◆ **Try it**: Please repeat every record below exactly as written, but leave out the pictures.

◆ **Data provided**:
★ ★ ★

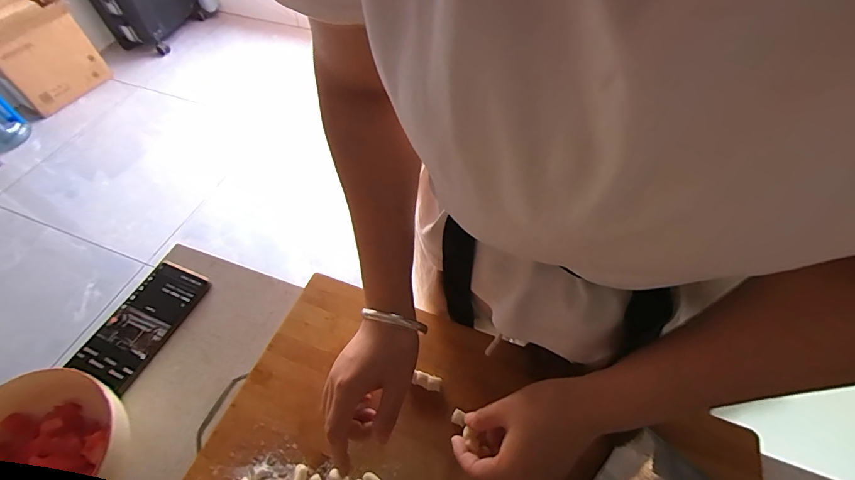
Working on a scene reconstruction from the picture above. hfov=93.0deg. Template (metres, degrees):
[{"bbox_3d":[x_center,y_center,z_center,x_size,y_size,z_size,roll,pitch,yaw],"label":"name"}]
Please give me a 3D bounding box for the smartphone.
[{"bbox_3d":[-0.331,0.093,0.473,0.076,0.010,0.144,22,57,7],"label":"smartphone"}]

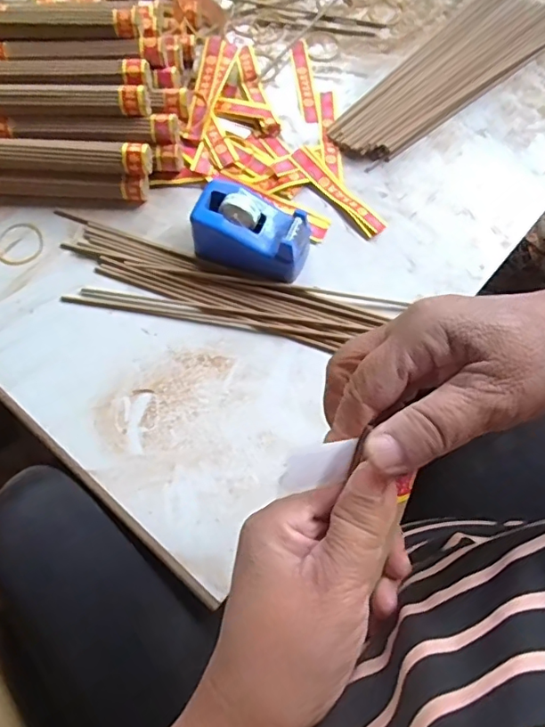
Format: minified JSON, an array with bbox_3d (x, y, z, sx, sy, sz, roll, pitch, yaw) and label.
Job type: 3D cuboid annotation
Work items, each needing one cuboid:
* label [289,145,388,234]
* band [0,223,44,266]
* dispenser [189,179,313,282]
[{"bbox_3d":[0.064,-0.169,0.514,0.022,0.006,0.119,-40,78,-14],"label":"label"},{"bbox_3d":[-0.239,-0.112,0.494,0.045,0.004,0.045,0,69,0],"label":"band"},{"bbox_3d":[-0.018,-0.115,0.466,0.101,0.050,0.058,23,70,8],"label":"dispenser"}]

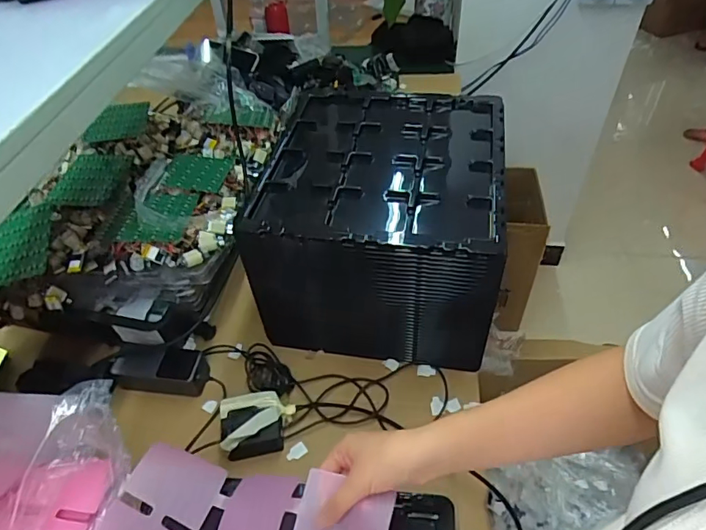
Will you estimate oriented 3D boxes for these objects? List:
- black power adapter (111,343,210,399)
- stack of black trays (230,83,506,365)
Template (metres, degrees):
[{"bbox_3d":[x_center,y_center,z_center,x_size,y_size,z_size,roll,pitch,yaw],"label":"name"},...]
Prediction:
[{"bbox_3d":[-0.282,0.156,0.728,0.139,0.047,0.059,6,46,9],"label":"black power adapter"},{"bbox_3d":[0.048,-0.061,0.770,0.330,0.245,0.384,7,46,10],"label":"stack of black trays"}]

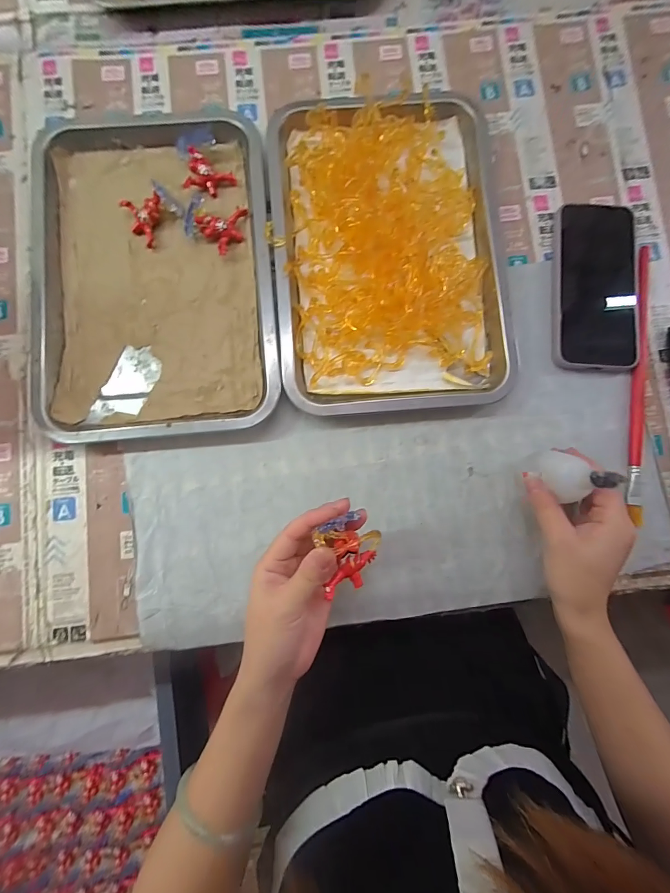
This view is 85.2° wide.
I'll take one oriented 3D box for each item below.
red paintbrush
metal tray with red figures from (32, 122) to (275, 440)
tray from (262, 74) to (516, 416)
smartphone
[{"bbox_3d":[0.283,-0.064,0.337,0.014,0.009,0.259,8,83,0],"label":"red paintbrush"},{"bbox_3d":[-0.165,-0.168,0.337,0.212,0.021,0.320,-6,83,-2],"label":"metal tray with red figures"},{"bbox_3d":[0.052,-0.185,0.335,0.217,0.044,0.299,-4,83,-2],"label":"tray"},{"bbox_3d":[0.249,-0.150,0.345,0.078,0.016,0.156,4,83,-1],"label":"smartphone"}]

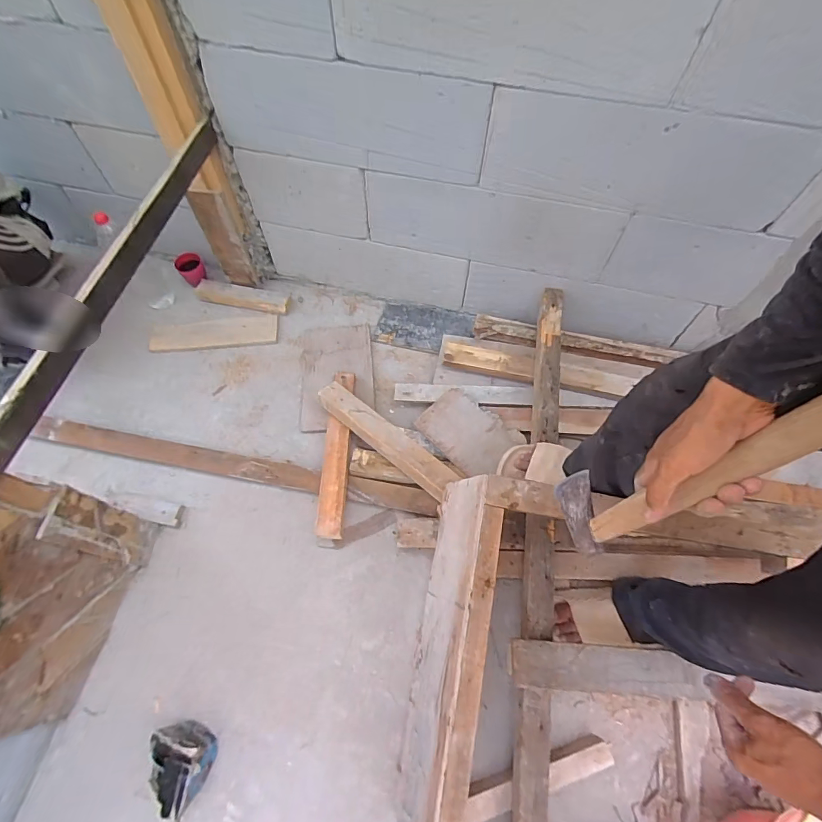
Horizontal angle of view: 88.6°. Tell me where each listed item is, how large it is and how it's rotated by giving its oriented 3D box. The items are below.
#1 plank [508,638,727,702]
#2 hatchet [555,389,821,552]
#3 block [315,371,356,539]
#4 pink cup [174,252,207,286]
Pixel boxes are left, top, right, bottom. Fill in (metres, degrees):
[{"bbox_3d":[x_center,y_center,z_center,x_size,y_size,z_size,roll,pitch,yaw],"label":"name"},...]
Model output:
[{"bbox_3d":[0.346,0.451,0.738,0.341,0.036,0.072,4,63,2],"label":"plank"},{"bbox_3d":[0.273,0.060,0.419,0.022,0.312,0.088,9,57,-29],"label":"hatchet"},{"bbox_3d":[-0.182,0.083,1.040,0.059,0.030,0.445,0,63,0],"label":"block"},{"bbox_3d":[-0.703,-0.453,1.348,0.075,0.069,0.079,1,61,-1],"label":"pink cup"}]

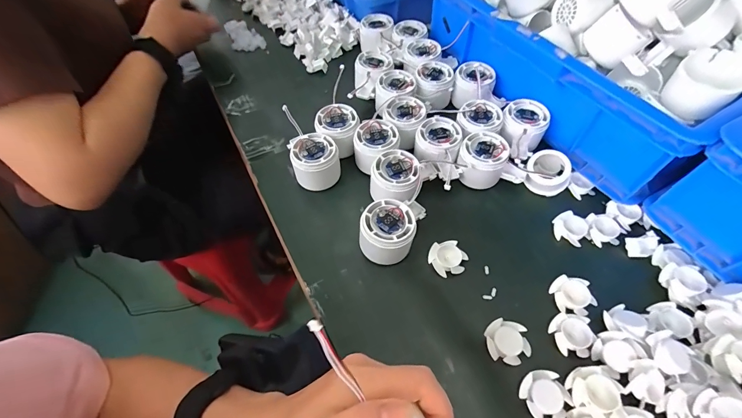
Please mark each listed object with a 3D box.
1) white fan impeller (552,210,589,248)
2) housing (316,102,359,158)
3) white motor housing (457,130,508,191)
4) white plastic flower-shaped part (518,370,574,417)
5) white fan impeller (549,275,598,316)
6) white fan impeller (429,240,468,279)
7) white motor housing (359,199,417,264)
[{"bbox_3d":[0.234,0.022,0.403,0.035,0.014,0.034,22,61,16],"label":"white fan impeller"},{"bbox_3d":[-0.043,-0.107,0.466,0.054,0.044,0.054,-1,57,2],"label":"housing"},{"bbox_3d":[0.140,-0.063,0.435,0.056,0.044,0.061,14,59,11],"label":"white motor housing"},{"bbox_3d":[0.156,0.167,0.305,0.038,0.007,0.040,-1,57,2],"label":"white plastic flower-shaped part"},{"bbox_3d":[0.210,0.090,0.358,0.037,0.012,0.039,-2,57,1],"label":"white fan impeller"},{"bbox_3d":[0.086,0.055,0.382,0.036,0.011,0.039,-1,57,2],"label":"white fan impeller"},{"bbox_3d":[0.018,0.025,0.375,0.057,0.050,0.055,-1,57,2],"label":"white motor housing"}]

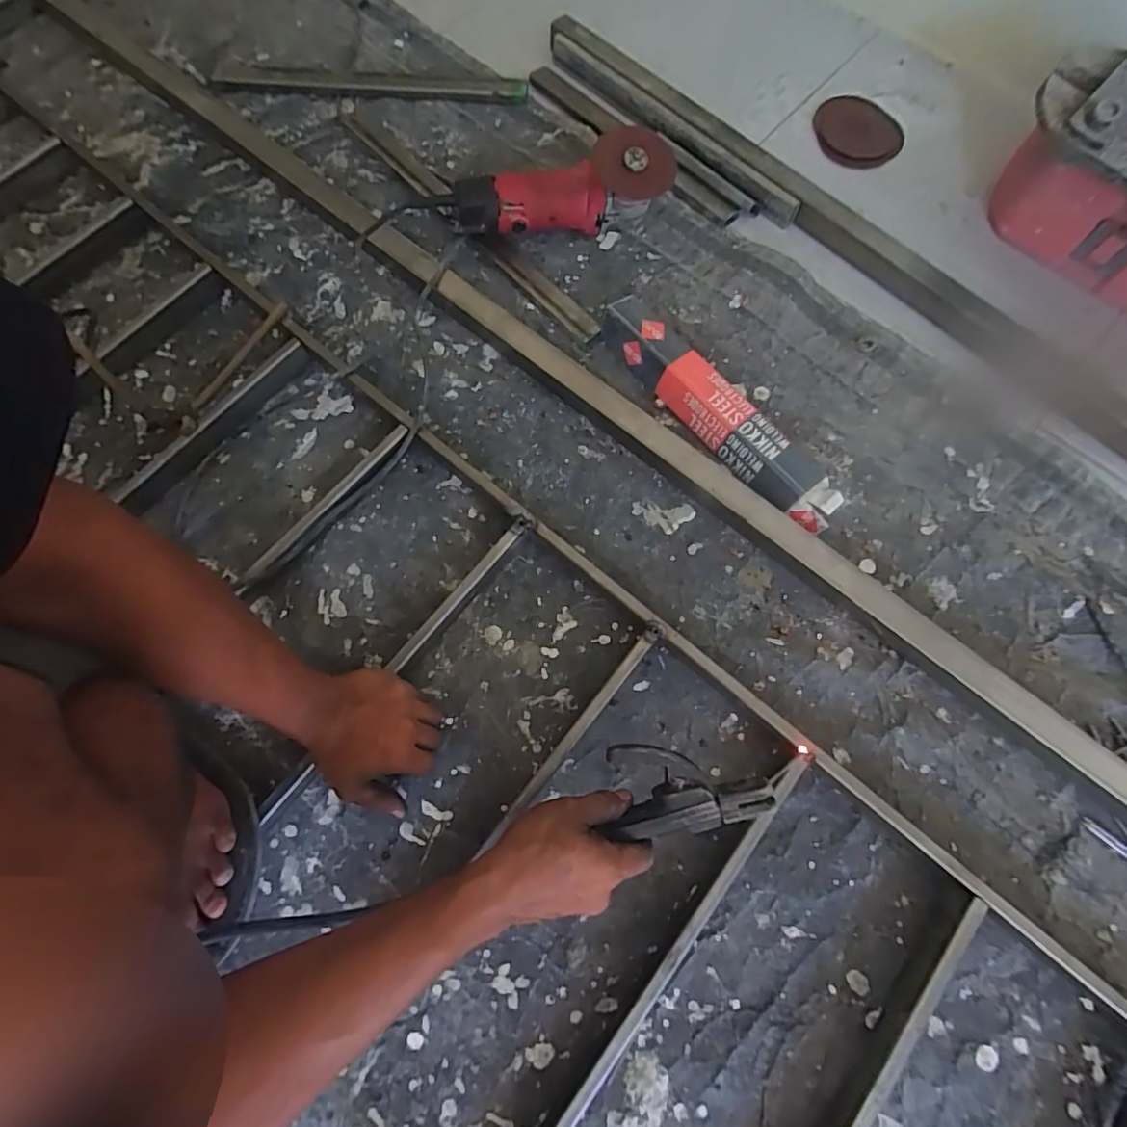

★ ★ ★

◆ **Exercise result**:
Working on a scene reconstruction from the picture above. hfov=93.0deg. Template (metres, degrees):
[{"bbox_3d":[x_center,y_center,z_center,x_size,y_size,z_size,roll,pitch,yaw],"label":"name"}]
Please give me a 3D bounding box for the smartphone.
[{"bbox_3d":[-0.331,0.093,0.473,0.076,0.010,0.144,22,57,7],"label":"smartphone"}]

Format: minified JSON, an array with bbox_3d (x, y, z, sx, sy, sz, roll, pitch, yaw) and label.
Job type: 3D cuboid annotation
Work items, each needing one cuboid:
* label [289,145,388,234]
* band [0,223,44,266]
* dispenser [189,179,313,282]
[{"bbox_3d":[0.064,-0.169,0.514,0.022,0.006,0.119,-40,78,-14],"label":"label"},{"bbox_3d":[-0.239,-0.112,0.494,0.045,0.004,0.045,0,69,0],"label":"band"},{"bbox_3d":[-0.018,-0.115,0.466,0.101,0.050,0.058,23,70,8],"label":"dispenser"}]

Will you estimate oriented 3D boxes for these objects? List:
- black power adapter (111,343,210,399)
- stack of black trays (230,83,506,365)
Template (metres, degrees):
[{"bbox_3d":[x_center,y_center,z_center,x_size,y_size,z_size,roll,pitch,yaw],"label":"name"},...]
Prediction:
[{"bbox_3d":[-0.282,0.156,0.728,0.139,0.047,0.059,6,46,9],"label":"black power adapter"},{"bbox_3d":[0.048,-0.061,0.770,0.330,0.245,0.384,7,46,10],"label":"stack of black trays"}]

This view is 85.2° wide.
I'll take one oriented 3D box for each item below.
red paintbrush
metal tray with red figures from (32, 122) to (275, 440)
tray from (262, 74) to (516, 416)
smartphone
[{"bbox_3d":[0.283,-0.064,0.337,0.014,0.009,0.259,8,83,0],"label":"red paintbrush"},{"bbox_3d":[-0.165,-0.168,0.337,0.212,0.021,0.320,-6,83,-2],"label":"metal tray with red figures"},{"bbox_3d":[0.052,-0.185,0.335,0.217,0.044,0.299,-4,83,-2],"label":"tray"},{"bbox_3d":[0.249,-0.150,0.345,0.078,0.016,0.156,4,83,-1],"label":"smartphone"}]

Horizontal angle of view: 88.6°. Tell me where each listed item is, how large it is and how it's rotated by giving its oriented 3D box. The items are below.
#1 plank [508,638,727,702]
#2 hatchet [555,389,821,552]
#3 block [315,371,356,539]
#4 pink cup [174,252,207,286]
Pixel boxes are left, top, right, bottom. Fill in (metres, degrees):
[{"bbox_3d":[x_center,y_center,z_center,x_size,y_size,z_size,roll,pitch,yaw],"label":"name"},...]
Model output:
[{"bbox_3d":[0.346,0.451,0.738,0.341,0.036,0.072,4,63,2],"label":"plank"},{"bbox_3d":[0.273,0.060,0.419,0.022,0.312,0.088,9,57,-29],"label":"hatchet"},{"bbox_3d":[-0.182,0.083,1.040,0.059,0.030,0.445,0,63,0],"label":"block"},{"bbox_3d":[-0.703,-0.453,1.348,0.075,0.069,0.079,1,61,-1],"label":"pink cup"}]

Please mark each listed object with a 3D box.
1) white fan impeller (552,210,589,248)
2) housing (316,102,359,158)
3) white motor housing (457,130,508,191)
4) white plastic flower-shaped part (518,370,574,417)
5) white fan impeller (549,275,598,316)
6) white fan impeller (429,240,468,279)
7) white motor housing (359,199,417,264)
[{"bbox_3d":[0.234,0.022,0.403,0.035,0.014,0.034,22,61,16],"label":"white fan impeller"},{"bbox_3d":[-0.043,-0.107,0.466,0.054,0.044,0.054,-1,57,2],"label":"housing"},{"bbox_3d":[0.140,-0.063,0.435,0.056,0.044,0.061,14,59,11],"label":"white motor housing"},{"bbox_3d":[0.156,0.167,0.305,0.038,0.007,0.040,-1,57,2],"label":"white plastic flower-shaped part"},{"bbox_3d":[0.210,0.090,0.358,0.037,0.012,0.039,-2,57,1],"label":"white fan impeller"},{"bbox_3d":[0.086,0.055,0.382,0.036,0.011,0.039,-1,57,2],"label":"white fan impeller"},{"bbox_3d":[0.018,0.025,0.375,0.057,0.050,0.055,-1,57,2],"label":"white motor housing"}]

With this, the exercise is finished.